* [Complete the following]:
1. In the dog-training thread, what breed is the dog that has stopped retrieving outside?
2. From the dog-training thread, copy the passage from "Make sure your" to "how to do it.".

* [Text for analysis]:

# Training Help.....again



## jtoby_3 (Nov 19, 2008)

Hey guys Im back again asking for a little more help. Training my first dog has been a lot of fun but it seems everyday i run into another problem so im asking the experts! My little Springer and I have been working on some retrieving and run into a problem that is she kinda quit doing it outside. Inside the house she will run down and grab anything and happily bring it back even in the snow she would hunt it out and retrieve it most of the time, but the snow has just now started to melt away here in north dakota and now the ground and grass are plentiful to run through and she has lost all desire. Is this is just because she is still young and just so excited by the new smells or do i have a growing problem? I have tried three or four different things for her to retreive do i need to keep trying to find something she likes? Thanks again for our time in reading this and helping a first timer! Have a good one.


----------



## Texscala (Sep 8, 2007)

Depending on how old your pup is I would look into force fetching the dog. I thought it was not important for me as I have a pointing dog for a long time but after a few weeks of Force Fetch training (thanks to some help from a good trainer on this site) I have watched my dog go from a sometimes retriever to almost perfect with the bumper. We are getting ready to switch to dead birds in a week or two.

Make sure your dog is mature enough to handle being force fetched if you decide to do so. You also might consider having someone else do it or at least help you understand how to do it.

Good luck.


----------



## Ryfly (Sep 13, 2007)

* [Dataset content]:
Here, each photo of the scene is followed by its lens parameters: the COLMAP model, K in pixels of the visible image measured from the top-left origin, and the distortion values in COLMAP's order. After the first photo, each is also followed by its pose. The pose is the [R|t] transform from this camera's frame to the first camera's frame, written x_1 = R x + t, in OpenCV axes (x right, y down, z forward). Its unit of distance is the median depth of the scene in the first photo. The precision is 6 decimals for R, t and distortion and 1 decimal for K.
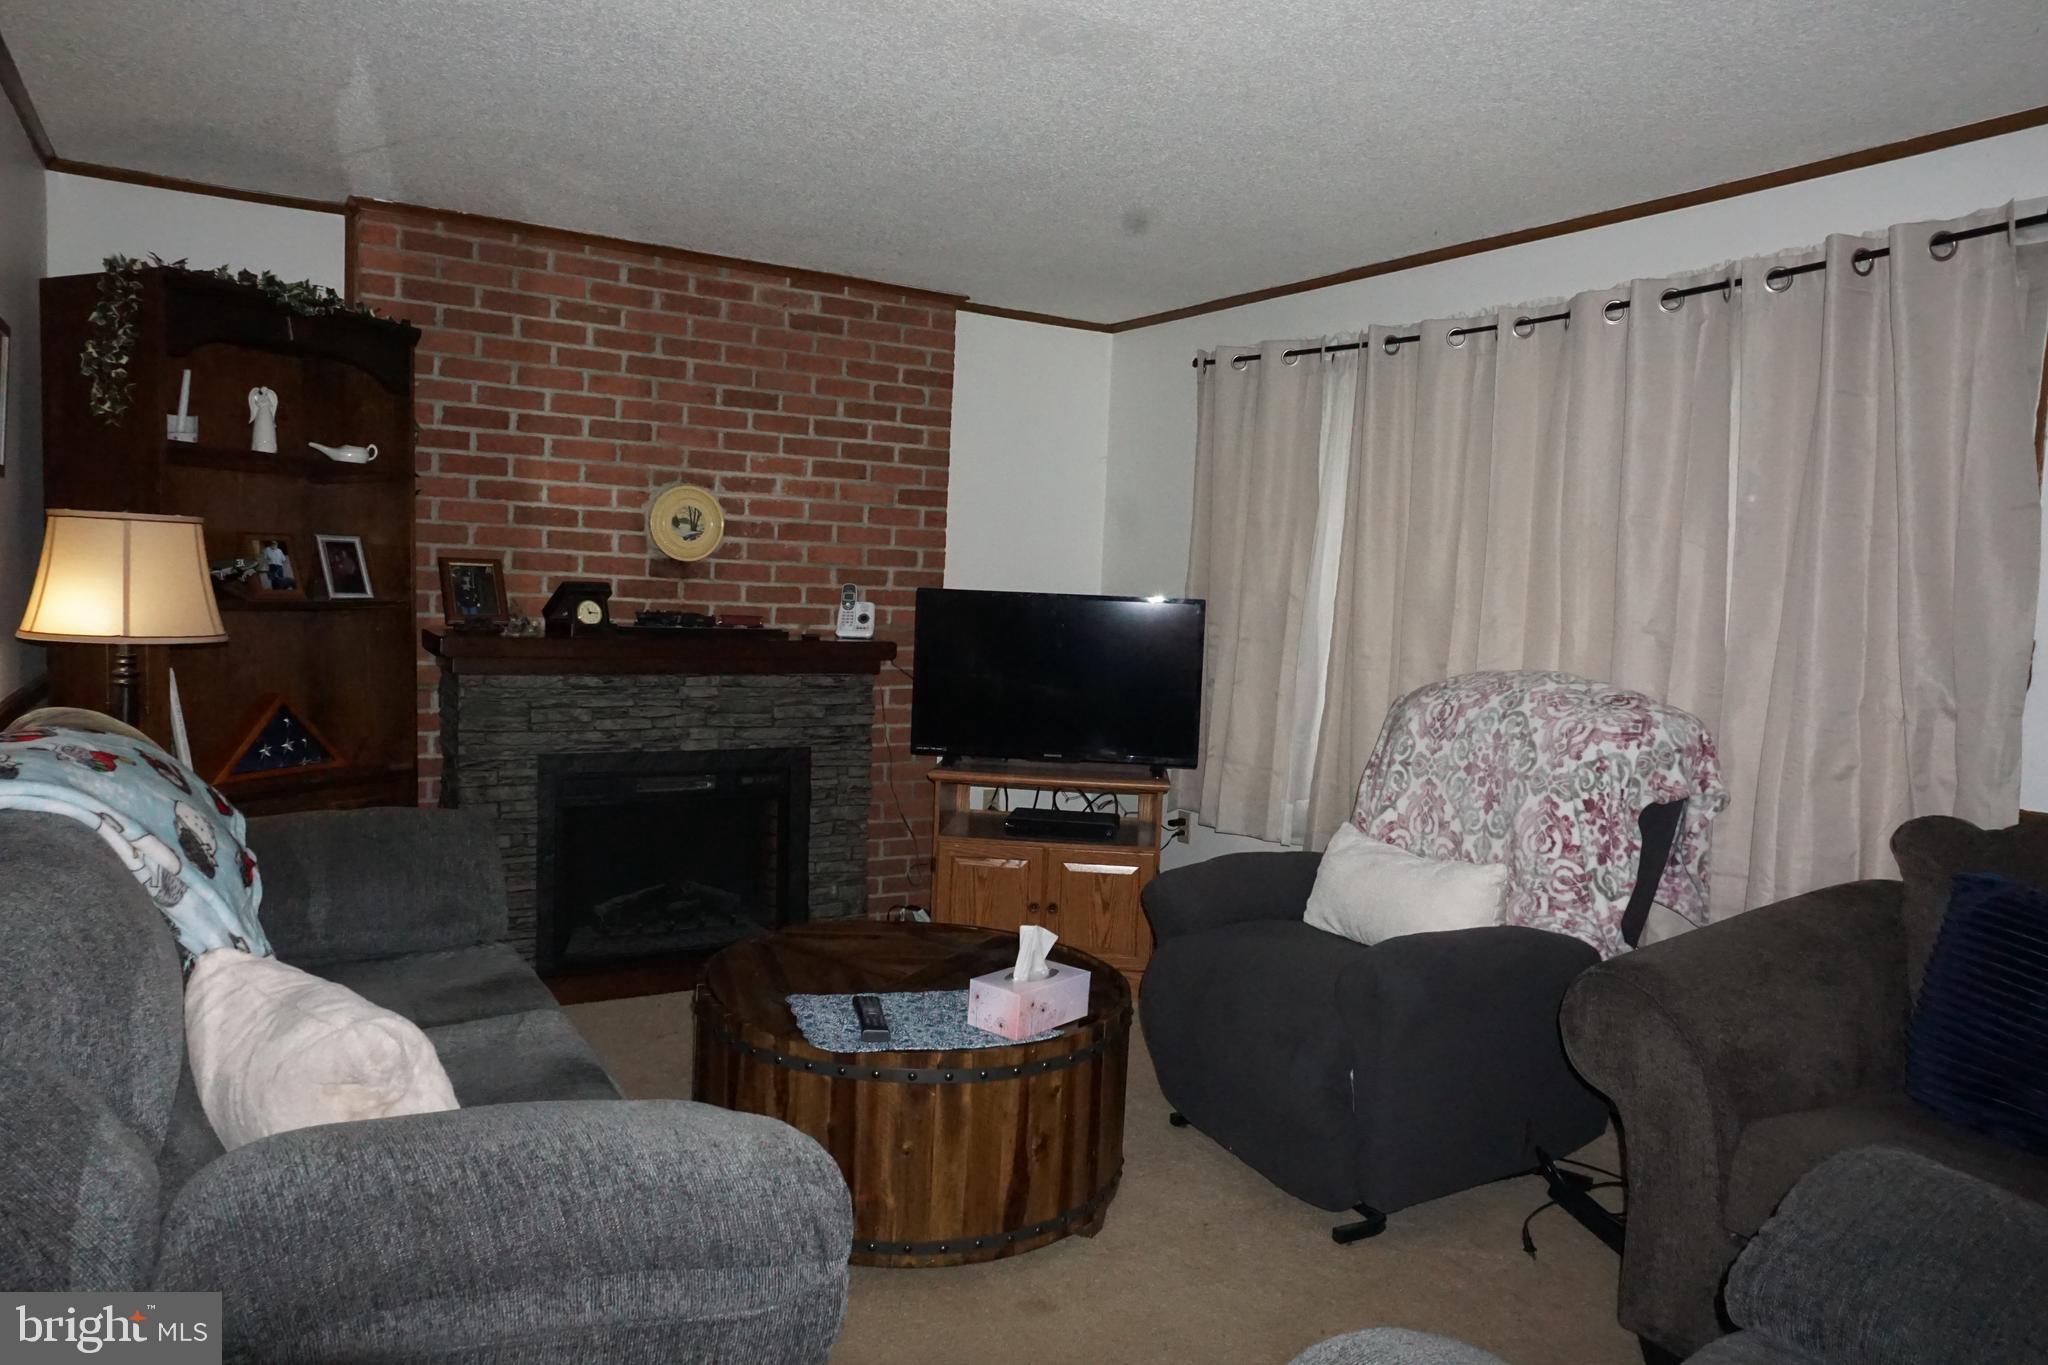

* [Completed exercise]:
1. A Springer.

2.
Make sure your dog is mature enough to handle being force fetched if you decide to do so. You also might consider having someone else do it or at least help you understand how to do it.